- **Exercises to complete**
A – Reproduce the demographics post between "To put it somewhat" and "the wrong direction.", inclusive, switching "simplistically" to "crudely".
B – Carry the post on Nigeria's demographic outlook forward from its last sentence.

- **Page text**
From the Dungeons of Brad's Comments Section

My recent comments about the asymmetries of demographic transitions continue to reverberate in Brads comments section. Firstly Elliott Oti takes me to task about Nigeria:

Edward Hughes wrote:
"Society A, with lots of young non-workers can borrow on the anticipated future earnings of the young non-workers, and invest some of this in education. Society B can only effectively dis-save, or send the educated young out to work in more productive societies to send money back to employ less well educated migrants to care for their ageing parents."

I disagree here. Societies with an excess of young workers (case in point: Nigeria where 50% of the population is under 15, and 75% is under 25) are effectively large colonies of children and youths. Children have accumulated no capital. They have no experience or skills. They can offer nothing except unskilled manual labour. In agrarian communities this is fine. In the so-called modern economy, this is a disaster.

To put it somewhat simplistically, Nigerians cannot borrow against earnings of future generations because (i) there are no sources of capital to a first approximation, short of printing money, in a country where 75% of the population are either unskilled penniless youths or underage dependents (ii) until such a point in the future where the demographic outlook for Ngeria alters to include less dependents and more producers, a return on investment is not guaranteed. And the carnage AIDS is causing to life expectancy in sub-Saharan Africa is pushing that picture in the wrong direction.

- **Information given**
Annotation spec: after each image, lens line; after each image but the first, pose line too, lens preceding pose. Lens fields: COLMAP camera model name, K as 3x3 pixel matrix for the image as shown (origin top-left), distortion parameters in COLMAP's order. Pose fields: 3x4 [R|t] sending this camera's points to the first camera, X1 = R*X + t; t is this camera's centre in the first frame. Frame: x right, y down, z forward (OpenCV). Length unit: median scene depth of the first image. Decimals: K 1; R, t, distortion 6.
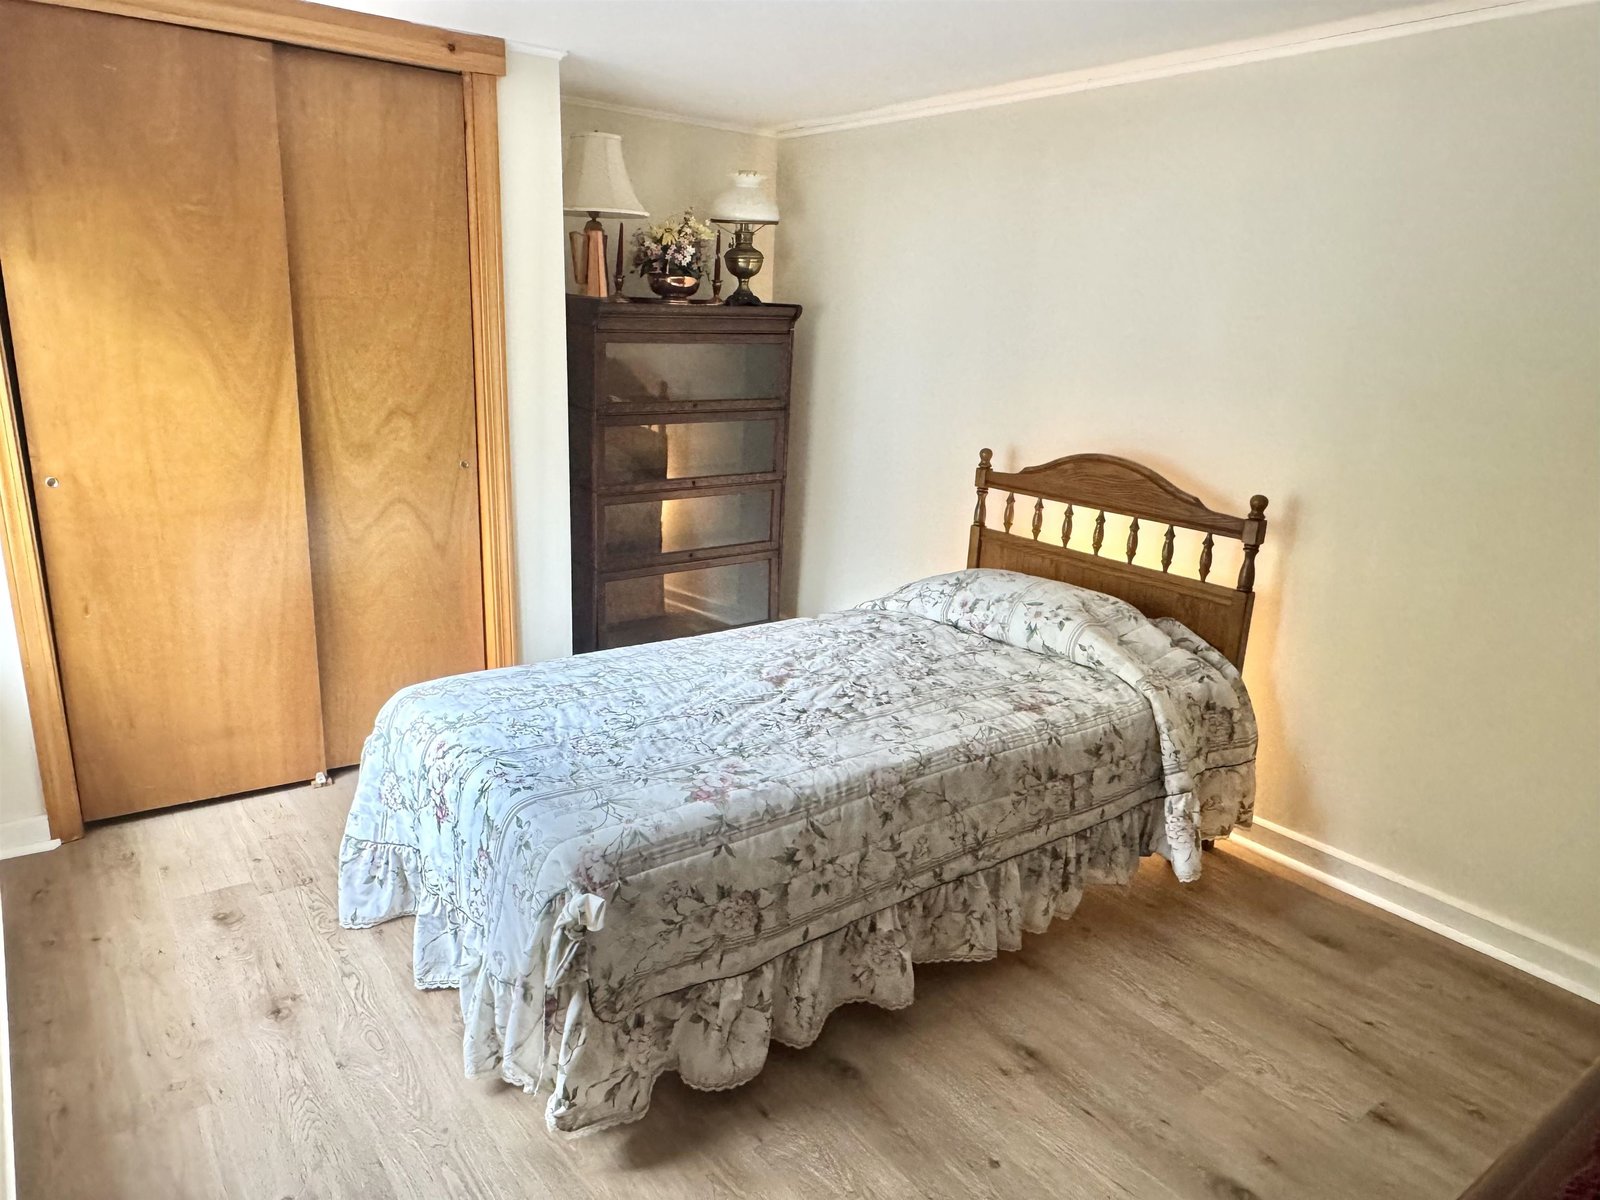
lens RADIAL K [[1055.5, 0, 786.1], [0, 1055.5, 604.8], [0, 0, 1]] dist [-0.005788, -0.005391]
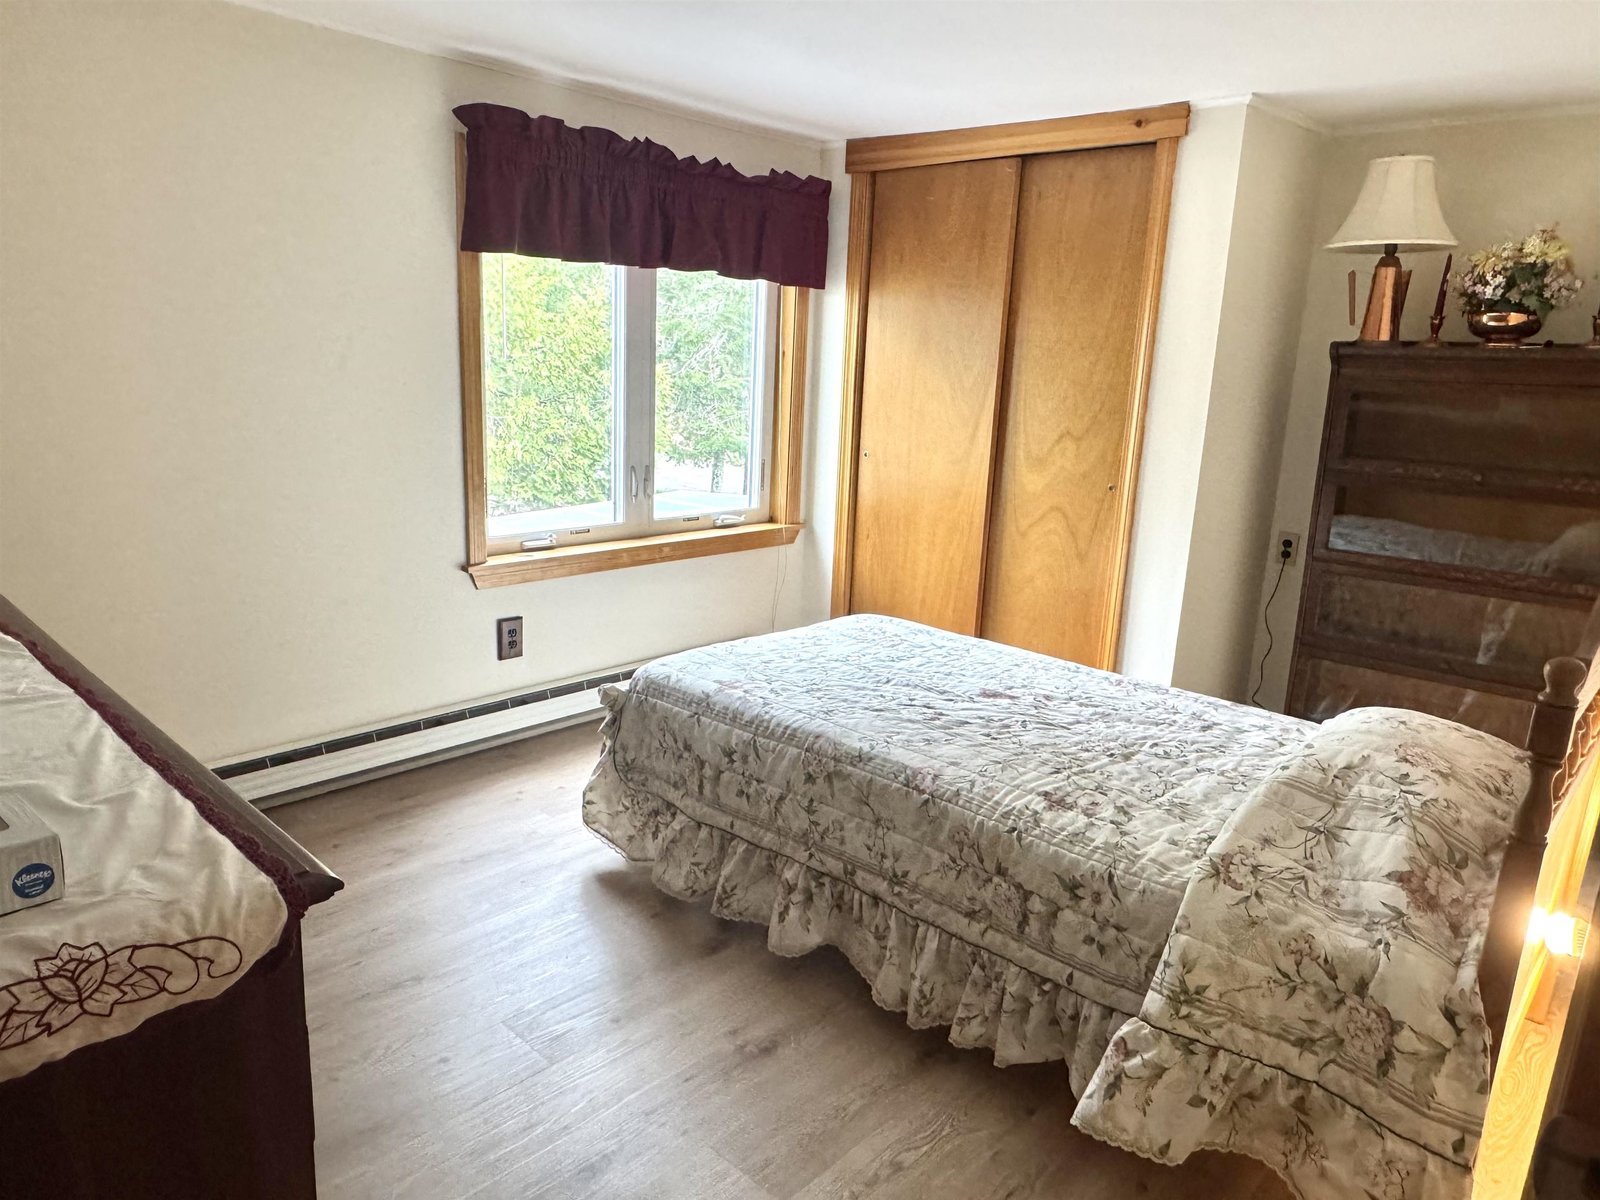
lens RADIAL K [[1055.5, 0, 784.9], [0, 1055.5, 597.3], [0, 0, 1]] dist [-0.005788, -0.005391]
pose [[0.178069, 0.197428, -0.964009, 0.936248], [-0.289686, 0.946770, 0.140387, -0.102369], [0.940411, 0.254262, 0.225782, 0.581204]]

---

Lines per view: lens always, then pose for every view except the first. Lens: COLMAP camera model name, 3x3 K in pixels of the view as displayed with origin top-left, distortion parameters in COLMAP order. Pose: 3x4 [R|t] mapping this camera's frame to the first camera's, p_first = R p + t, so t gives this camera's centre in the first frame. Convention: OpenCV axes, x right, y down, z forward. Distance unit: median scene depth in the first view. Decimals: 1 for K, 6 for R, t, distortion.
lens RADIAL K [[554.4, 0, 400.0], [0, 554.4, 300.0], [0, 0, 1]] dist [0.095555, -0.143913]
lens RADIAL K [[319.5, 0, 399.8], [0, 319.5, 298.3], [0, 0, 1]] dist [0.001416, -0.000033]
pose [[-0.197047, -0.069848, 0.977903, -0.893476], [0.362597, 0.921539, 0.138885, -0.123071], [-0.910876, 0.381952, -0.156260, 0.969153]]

- **Answers to each task**
A –
To put it somewhat crudely, Nigerians cannot borrow against earnings of future generations because (i) there are no sources of capital to a first approximation, short of printing money, in a country where 75% of the population are either unskilled penniless youths or underage dependents (ii) until such a point in the future where the demographic outlook for Ngeria alters to include less dependents and more producers, a return on investment is not guaranteed. And the carnage AIDS is causing to life expectancy in sub-Saharan Africa is pushing that picture in the wrong direction.

B –
Elliott is of course right in one sense. my answer is it's all a question of scale, and where you are in the transition. Clearly the biggest obstacle to take off among the LDC's is the enormous quantity of children under 15. But this I imagine we all understand. Elliott is undoubtedly right about Nigeria at present. But at some stage or another Nigeria will have a demographic transition, and will likely enter a stage of economic growth, and possibly prosperity. But those societies which we are talking about have already past through this, they are now ageing, almost elderly societies, and it is not clear that they will ever be young again. So maybe it would be better to compare Germany and Japan with Brazil or India which both might be about to 'take off', at least demographically.


Then Kevin wades in, rightly drawing attention to my subjective 'emotiveism':

The (mostly rhetorical, I suspect) issue of whether we care more for our children than our parents isn't really the point here. When Social Security and related programs were instituted, far more of the elderly were directly dependent on and living with their adult children than is now the case. With the program now older than most of us, it is an institution with its own political inertia. The points about various government programs, federal (mostly elderly) vs state (mostly children) may be correct, but there is the huge problem of tallying up private transfers. But again, there are institutions in place which take decisions out of the hands of individuals, make them collective, and provide them with constituencies which makes a simple majoritarian decision to change them unlikely. This is so much more complex than "whom do you love most?" that the question is almost a red herring.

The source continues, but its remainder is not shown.